(ENTRIES SHOWN)
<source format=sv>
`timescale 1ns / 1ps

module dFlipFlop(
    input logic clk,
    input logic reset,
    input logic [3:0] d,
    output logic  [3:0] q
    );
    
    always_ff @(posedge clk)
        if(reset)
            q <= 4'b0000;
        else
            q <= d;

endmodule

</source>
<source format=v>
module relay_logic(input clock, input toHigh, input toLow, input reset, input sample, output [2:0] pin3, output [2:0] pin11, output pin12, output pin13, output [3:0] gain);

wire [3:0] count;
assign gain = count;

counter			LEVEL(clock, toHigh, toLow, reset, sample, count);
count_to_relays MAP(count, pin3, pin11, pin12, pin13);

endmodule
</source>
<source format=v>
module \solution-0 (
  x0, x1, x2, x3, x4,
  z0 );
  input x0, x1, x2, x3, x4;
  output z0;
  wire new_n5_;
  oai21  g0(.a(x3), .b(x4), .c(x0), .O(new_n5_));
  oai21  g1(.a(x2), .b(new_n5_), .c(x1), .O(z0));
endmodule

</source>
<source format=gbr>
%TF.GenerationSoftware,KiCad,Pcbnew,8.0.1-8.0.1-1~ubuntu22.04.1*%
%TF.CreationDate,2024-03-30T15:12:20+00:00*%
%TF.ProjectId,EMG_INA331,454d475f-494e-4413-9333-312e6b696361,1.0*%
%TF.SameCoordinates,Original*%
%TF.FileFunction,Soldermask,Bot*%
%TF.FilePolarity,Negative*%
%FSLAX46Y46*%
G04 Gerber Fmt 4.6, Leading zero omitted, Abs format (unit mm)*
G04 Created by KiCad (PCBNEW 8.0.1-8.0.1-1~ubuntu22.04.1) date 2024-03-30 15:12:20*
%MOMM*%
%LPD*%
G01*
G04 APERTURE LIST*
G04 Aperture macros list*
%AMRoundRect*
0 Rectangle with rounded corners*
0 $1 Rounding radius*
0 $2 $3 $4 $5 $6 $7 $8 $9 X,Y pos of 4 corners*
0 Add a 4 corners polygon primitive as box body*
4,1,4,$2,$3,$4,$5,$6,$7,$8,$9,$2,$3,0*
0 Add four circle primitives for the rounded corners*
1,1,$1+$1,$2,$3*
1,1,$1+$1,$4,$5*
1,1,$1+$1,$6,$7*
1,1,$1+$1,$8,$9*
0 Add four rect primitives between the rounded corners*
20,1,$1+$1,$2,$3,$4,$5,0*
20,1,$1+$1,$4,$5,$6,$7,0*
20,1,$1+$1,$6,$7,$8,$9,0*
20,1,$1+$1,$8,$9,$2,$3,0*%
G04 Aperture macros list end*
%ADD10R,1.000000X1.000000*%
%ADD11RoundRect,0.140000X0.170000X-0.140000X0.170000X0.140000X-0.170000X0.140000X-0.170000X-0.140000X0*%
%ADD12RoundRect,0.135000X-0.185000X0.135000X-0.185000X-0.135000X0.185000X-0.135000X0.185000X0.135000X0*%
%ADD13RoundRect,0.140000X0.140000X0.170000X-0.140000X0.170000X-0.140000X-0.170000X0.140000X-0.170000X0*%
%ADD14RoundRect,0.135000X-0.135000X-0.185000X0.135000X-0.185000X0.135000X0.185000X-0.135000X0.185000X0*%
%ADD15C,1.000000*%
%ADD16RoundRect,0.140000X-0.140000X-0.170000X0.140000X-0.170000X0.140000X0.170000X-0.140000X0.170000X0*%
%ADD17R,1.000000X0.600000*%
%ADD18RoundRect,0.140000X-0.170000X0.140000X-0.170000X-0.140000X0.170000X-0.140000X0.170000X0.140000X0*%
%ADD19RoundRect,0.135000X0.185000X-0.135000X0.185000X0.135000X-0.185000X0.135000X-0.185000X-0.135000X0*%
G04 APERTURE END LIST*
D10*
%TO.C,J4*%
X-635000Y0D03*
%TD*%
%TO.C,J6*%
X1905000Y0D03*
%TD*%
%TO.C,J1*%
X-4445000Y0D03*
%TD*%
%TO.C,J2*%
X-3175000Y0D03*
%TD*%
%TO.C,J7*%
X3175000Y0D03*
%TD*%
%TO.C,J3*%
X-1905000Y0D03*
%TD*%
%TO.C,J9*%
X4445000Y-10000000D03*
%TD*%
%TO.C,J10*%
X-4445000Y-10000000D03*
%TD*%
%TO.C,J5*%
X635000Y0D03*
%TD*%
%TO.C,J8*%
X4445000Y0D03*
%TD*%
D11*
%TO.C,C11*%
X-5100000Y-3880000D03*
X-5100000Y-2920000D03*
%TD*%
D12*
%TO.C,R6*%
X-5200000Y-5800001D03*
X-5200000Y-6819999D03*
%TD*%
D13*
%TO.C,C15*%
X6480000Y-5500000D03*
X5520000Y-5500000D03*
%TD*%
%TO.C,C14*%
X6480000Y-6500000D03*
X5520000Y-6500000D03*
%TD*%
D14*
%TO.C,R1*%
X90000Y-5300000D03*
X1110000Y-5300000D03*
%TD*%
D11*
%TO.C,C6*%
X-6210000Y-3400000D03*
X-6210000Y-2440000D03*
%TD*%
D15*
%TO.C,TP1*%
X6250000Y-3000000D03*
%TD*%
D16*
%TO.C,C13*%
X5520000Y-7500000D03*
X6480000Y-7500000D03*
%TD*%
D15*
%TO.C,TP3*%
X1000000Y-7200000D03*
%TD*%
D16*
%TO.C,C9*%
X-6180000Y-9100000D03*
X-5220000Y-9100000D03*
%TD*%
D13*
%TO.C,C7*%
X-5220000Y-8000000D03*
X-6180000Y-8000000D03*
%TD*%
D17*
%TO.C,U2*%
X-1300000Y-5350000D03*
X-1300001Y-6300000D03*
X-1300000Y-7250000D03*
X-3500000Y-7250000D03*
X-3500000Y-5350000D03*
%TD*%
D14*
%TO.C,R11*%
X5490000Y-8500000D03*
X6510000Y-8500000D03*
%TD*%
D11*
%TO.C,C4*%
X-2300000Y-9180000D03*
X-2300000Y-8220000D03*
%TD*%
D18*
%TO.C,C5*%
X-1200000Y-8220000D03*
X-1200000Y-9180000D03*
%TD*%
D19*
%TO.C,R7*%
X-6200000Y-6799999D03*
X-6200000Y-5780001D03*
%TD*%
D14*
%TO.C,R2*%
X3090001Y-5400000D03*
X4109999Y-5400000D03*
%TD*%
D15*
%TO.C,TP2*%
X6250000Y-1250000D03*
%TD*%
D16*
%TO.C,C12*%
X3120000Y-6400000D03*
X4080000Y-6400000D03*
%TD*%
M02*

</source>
(End ENTRIES SHOWN)
(ENTRIES SHOWN)
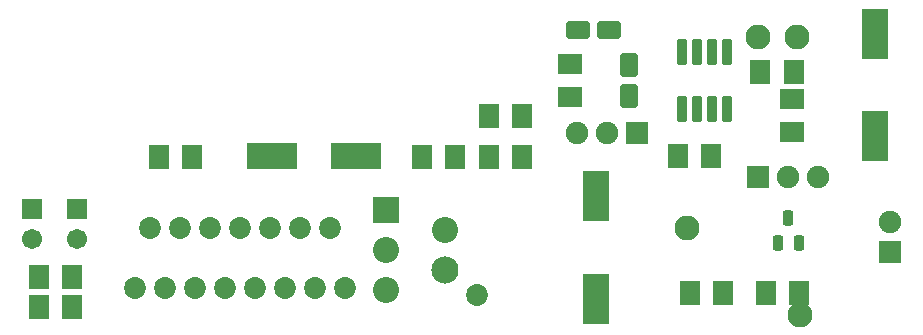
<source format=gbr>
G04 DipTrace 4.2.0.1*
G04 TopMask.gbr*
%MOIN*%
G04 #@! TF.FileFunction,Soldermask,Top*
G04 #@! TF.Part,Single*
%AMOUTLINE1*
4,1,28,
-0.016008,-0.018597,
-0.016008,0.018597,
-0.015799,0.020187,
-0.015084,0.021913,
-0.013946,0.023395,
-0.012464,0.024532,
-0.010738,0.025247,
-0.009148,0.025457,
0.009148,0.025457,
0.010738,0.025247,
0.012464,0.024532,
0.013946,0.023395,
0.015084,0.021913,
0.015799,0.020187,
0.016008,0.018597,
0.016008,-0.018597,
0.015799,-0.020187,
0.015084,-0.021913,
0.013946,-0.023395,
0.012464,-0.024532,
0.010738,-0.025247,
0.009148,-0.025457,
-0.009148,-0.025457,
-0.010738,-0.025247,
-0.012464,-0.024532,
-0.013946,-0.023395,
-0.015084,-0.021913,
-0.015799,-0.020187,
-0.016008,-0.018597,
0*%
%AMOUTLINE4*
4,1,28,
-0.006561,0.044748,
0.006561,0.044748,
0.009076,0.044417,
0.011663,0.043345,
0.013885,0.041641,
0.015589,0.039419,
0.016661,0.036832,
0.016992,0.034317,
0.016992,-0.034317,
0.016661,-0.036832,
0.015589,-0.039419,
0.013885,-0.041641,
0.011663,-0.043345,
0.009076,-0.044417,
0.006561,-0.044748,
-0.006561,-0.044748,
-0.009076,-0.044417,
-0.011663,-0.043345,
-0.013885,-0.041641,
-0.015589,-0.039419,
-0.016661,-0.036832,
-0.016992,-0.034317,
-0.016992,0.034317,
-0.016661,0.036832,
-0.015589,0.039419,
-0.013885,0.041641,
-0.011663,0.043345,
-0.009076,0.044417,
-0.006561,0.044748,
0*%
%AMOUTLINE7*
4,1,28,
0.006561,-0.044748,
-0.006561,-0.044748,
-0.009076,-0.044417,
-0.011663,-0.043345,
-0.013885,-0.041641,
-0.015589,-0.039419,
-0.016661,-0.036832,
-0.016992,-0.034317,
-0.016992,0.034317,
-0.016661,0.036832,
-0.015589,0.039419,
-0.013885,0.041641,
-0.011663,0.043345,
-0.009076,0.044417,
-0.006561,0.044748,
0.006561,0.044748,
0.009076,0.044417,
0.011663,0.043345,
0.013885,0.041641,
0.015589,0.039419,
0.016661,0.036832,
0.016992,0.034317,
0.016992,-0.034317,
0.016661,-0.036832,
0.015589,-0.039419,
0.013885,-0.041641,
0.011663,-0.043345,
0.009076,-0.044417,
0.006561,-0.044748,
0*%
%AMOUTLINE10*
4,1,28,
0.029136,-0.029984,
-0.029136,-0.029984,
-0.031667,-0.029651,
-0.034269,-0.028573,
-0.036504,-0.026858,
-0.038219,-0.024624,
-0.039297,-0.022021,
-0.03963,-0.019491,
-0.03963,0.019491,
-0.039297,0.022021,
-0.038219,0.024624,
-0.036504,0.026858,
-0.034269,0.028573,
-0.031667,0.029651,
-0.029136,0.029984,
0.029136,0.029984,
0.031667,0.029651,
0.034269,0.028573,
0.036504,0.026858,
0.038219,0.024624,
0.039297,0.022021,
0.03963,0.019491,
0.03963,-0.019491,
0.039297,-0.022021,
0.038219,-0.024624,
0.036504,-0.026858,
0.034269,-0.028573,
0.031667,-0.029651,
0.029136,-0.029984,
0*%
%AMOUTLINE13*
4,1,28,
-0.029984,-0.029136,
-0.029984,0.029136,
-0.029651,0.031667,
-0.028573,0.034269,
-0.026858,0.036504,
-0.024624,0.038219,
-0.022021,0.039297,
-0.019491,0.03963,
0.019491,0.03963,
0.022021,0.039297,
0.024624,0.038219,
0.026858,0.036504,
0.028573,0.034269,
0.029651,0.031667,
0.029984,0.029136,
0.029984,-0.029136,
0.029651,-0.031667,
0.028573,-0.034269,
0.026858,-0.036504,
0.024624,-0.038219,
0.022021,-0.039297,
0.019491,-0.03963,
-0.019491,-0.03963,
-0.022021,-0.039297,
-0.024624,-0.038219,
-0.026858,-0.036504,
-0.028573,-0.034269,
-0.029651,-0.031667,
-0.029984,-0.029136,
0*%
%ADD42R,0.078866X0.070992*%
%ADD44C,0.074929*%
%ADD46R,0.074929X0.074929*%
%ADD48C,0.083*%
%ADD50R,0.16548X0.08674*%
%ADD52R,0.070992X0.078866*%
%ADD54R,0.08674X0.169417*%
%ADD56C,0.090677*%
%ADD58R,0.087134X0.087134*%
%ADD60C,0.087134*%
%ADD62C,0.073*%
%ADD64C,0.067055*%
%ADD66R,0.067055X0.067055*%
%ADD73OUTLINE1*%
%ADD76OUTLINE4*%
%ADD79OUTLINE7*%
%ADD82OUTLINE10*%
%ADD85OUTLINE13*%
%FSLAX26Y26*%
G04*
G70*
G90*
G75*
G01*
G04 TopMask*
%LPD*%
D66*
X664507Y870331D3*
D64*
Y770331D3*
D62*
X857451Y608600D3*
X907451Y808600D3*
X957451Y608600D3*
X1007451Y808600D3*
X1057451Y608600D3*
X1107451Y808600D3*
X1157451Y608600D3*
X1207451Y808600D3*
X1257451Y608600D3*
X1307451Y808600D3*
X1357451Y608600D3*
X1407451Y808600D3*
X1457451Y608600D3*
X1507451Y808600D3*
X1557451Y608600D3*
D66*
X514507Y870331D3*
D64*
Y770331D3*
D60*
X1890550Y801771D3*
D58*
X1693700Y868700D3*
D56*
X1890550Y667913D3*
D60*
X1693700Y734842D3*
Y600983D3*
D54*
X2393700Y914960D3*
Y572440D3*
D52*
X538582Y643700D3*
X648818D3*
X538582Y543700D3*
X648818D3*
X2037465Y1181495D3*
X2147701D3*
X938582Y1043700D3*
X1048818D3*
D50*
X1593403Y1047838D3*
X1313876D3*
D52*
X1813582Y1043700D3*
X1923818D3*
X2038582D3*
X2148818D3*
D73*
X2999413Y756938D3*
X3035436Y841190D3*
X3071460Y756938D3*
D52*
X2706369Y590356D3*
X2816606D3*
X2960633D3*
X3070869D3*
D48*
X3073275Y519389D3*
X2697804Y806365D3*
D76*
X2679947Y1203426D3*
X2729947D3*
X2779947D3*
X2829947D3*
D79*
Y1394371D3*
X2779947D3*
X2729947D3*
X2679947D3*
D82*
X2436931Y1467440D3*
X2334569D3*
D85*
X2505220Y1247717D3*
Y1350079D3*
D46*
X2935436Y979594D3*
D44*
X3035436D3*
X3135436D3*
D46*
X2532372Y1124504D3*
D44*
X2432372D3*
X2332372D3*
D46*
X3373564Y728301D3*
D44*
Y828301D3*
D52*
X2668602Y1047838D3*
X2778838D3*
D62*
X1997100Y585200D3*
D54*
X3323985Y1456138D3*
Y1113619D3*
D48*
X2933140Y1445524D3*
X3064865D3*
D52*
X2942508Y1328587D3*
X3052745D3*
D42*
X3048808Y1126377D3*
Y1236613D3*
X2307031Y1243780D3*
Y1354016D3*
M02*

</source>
(End ENTRIES SHOWN)
Everything from the line containing "<source format=sv>" through the line containing "reset, sample, count);" in the material above should be retyped exactly, both ends included, and nothing more.

<source format=sv>
`timescale 1ns / 1ps

module dFlipFlop(
    input logic clk,
    input logic reset,
    input logic [3:0] d,
    output logic  [3:0] q
    );
    
    always_ff @(posedge clk)
        if(reset)
            q <= 4'b0000;
        else
            q <= d;

endmodule

</source>
<source format=v>
module relay_logic(input clock, input toHigh, input toLow, input reset, input sample, output [2:0] pin3, output [2:0] pin11, output pin12, output pin13, output [3:0] gain);

wire [3:0] count;
assign gain = count;

counter			LEVEL(clock, toHigh, toLow, reset, sample, count);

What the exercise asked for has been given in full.